To facilitate the receipt of controlled substances under these 
circumstances, DEA has allowed pharmacies to establish 
``emergency kits'' in the LTCF that are routinely stocked with 
commonly dispensed controlled substances. These kits are 
extensions of the pharmacy and are controlled under the 
pharmacy's DEA registration.
     Another means by which residents can receive 
medications more efficiently is a federal regulation that 
contains a provision specifically designed to accommodate 
LTCFs. The regulation provides for the dispensing of controlled 
substances on the premises of a LTCF through the use of an 
automated dispensing machine. Such dispensing must still be 
accomplished via a legitimate prescription, but places the 
supply of controlled substances on location for convenient 
dispensing to a patient. 21 C.F.R.  1301.27.
     Though practitioners cannot issue refills for 
schedule II controlled substance prescriptions, DEA has 
implemented a regulation that allows practitioners to issue 
multiple prescriptions authorizing a patient to receive up to a 
90-day supply for these substances. 21 CFR  1306.12.

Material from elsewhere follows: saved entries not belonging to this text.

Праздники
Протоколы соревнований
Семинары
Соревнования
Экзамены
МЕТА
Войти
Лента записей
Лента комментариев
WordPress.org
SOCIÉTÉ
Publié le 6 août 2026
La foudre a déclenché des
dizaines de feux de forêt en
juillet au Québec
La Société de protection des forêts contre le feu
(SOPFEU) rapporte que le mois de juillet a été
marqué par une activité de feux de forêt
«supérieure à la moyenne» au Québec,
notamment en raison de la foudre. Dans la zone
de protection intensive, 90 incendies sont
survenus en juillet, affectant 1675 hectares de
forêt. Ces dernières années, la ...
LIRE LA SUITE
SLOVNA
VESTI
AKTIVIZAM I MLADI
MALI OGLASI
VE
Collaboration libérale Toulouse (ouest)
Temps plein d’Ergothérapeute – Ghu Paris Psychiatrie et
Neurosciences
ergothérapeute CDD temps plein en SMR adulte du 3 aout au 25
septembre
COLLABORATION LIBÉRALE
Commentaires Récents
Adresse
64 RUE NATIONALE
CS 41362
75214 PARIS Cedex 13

     An exception for delivery of a schedule II 
prescription to a pharmacy for LTCFs also exists at 21 CFR  
1306.11(f). Under this regulation a written prescription 
containing all the information required by 21 C.F.R. 1306.05, 
including the signature of the practitioner, may be transmitted 
via fax by the practitioner or practitioner's agent. Partial 
filling of schedule II prescriptions is also allowed for LTCF 
residents or an individual with a terminal illness as long as 
the amount dispensed does not exceed the total amount 
prescribed and occurs within 60 days (21 CFR  1306.l3(b).

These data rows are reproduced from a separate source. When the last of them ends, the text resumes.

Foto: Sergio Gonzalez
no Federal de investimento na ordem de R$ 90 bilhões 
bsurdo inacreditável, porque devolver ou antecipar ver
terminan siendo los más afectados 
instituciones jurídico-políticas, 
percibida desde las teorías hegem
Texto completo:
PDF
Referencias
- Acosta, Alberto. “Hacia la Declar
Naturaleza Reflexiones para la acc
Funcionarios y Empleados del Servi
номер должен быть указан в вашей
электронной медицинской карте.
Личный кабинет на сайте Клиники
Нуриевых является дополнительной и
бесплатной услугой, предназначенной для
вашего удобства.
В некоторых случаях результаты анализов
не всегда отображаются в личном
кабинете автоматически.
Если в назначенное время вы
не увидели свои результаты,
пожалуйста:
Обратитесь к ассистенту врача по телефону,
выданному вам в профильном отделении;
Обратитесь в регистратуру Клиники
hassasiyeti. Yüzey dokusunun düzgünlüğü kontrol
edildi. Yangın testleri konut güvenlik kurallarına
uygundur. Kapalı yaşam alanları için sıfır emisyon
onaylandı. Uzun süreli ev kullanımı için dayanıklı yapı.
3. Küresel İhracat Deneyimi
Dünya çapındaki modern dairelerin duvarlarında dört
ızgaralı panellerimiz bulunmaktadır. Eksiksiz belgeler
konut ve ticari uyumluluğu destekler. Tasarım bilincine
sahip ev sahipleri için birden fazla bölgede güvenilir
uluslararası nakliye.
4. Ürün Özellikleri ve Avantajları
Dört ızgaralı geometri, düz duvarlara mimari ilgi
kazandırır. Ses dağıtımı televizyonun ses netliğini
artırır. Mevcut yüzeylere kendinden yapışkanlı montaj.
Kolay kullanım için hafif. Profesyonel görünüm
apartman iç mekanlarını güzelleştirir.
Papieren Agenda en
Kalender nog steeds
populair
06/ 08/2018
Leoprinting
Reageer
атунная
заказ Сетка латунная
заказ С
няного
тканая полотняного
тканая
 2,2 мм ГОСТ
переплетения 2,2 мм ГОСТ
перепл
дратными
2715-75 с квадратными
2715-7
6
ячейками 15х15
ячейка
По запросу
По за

     Schedule III-V prescriptions may also be written 
but may be refilled up to five times in a six-month period as 
directed by the prescriber. A fax of a written schedule III-V 
prescription may also be transmitted to a pharmacy by the 
practitioner or the practitioner's agent. Prescriptions for 
schedule III-V substances may also be orally transmitted by the 
practitioner to a pharmacy. Partial filling is also permissible 
for schedule III-V prescriptions not to exceed six months from 
date of issuance.

    DEA has also published an Interim Final Rule allowing for 
the electronic prescribing of controlled substances. The 
effective date of this rule was June 1, 2010. This rule 
provides yet another tool for practitioners to use when 
prescribing a controlled substance for their patient, including 
those who reside in an LTCF. This rule allows practitioners to 
use a computer, laptop or PDA device to send a prescription to 
a pharmacy from a remote location instantaneously.

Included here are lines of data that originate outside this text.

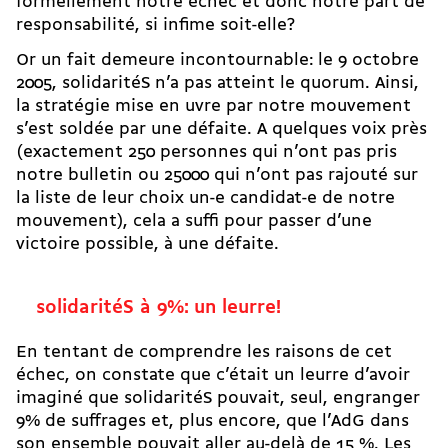
formellement notre échec et donc notre part de
responsabilité, si infime soit-elle?
Or un fait demeure incontournable: le 9 octobre
2005, solidaritéS n’a pas atteint le quorum. Ainsi,
la stratégie mise en uvre par notre mouvement
s’est soldée par une défaite. A quelques voix près
(exactement 250 personnes qui n’ont pas pris
notre bulletin ou 25000 qui n’ont pas rajouté sur
la liste de leur choix un-e candidat-e de notre
mouvement), cela a suffi pour passer d’une
victoire possible, à une défaite.
solidaritéS à 9%: un leurre!
En tentant de comprendre les raisons de cet
échec, on constate que c’était un leurre d’avoir
imaginé que solidaritéS pouvait, seul, engranger
9% de suffrages et, plus encore, que l’AdG dans
son ensemble pouvait aller au-delà de 15 %. Les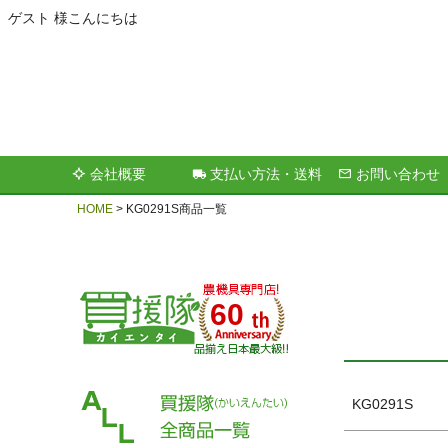
ゲスト 様こんにちは
キーワー
会社概要
支払い方法・送料
お問い合わせ
価格
HOME
KG0291S商品一覧
60
KG0291S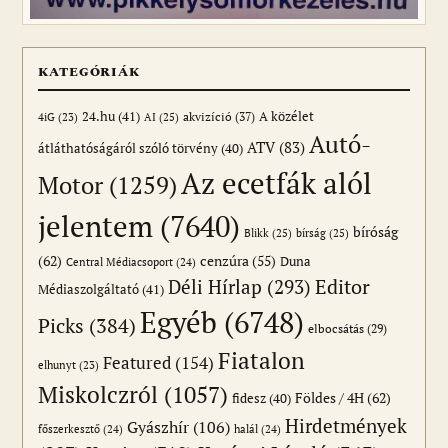
KATEGÓRIÁK
24.hu
(41)
akvizíció
(37)
A közélet
AI
(25)
4iG
(23)
Autó-
ATV
(83)
átláthatóságáról szóló törvény
(40)
Az ecetfák alól
Motor
(1259)
jelentem
(7640)
bíróság
Blikk
(25)
bírság
(25)
(62)
cenzúra
(55)
Duna
Central Médiacsoport
(24)
Editor
Déli Hírlap
(293)
Médiaszolgáltató
(41)
Egyéb
(6748)
Picks
(384)
elbocsátás
(29)
Fiatalon
Featured
(154)
elhunyt
(23)
Miskolczról
(1057)
Földes / 4H
(62)
fidesz
(40)
Hirdetmények
Gyászhír
(106)
főszerkesztő
(24)
halál
(24)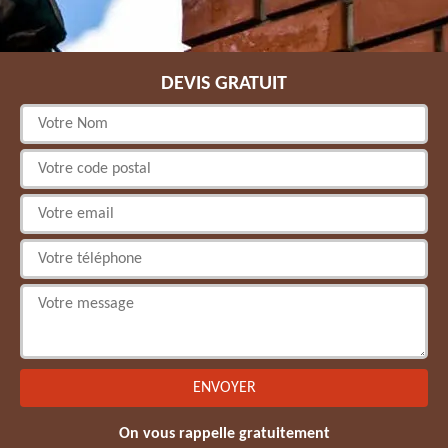
DEVIS GRATUIT
On vous rappelle gratuitement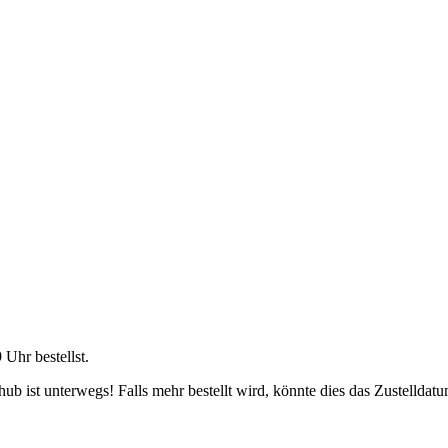
9 Uhr
bestellst.
b ist unterwegs! Falls mehr bestellt wird, könnte dies das Zustelldatu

       Mr. Catizone's Responses to Senator Brownback's Questions

    Question. It is acceptable for nurses in long-term care to 
take phone and ``chart orders'' for all other medications and 
treatments--antibiotics, anti-coagulants, insulin, etc. Some of 
these medications have life threatening implications if the 
order is incorrect and/or administered inappropriately. Given 
the dispensing controls that are in place for narcotics, can't 
we accomplish the same physician involvement by having them 
sign the ``chart order'' with the required information during 
their next visit without requiring the extra step of a retail 
prescription form?
    Answer. The question involves an area of expertise best 
answered by the DEA. Our understanding is that the Controlled 
Substances (CSA) and accompanying regulations specifically 
prohibit the activities noted.
    Question. Do you think it is time to change the CSA act to 
reflect the practice of Long Term Care, similar to what occurs 
in hospitals? The hospital nurse is employed by the hospital, 
yet can take orders for narcotics over the phone without the 
need for a written or verbal prescription to the pharmacist.
    Answer. NABP believes that the CSA has been effective in 
protecting patients and combating drug diversion since its 
creation and adoption. However, pharmacy practice in long term 
care and other settings has changed dramatically since the 
inception of the CSA more than 30 years ago. The member State 
Boards of NABP are requesting a review of the CSA and 
amendments to recognize the changes in pharmacy practice across 
all settings, including long term care.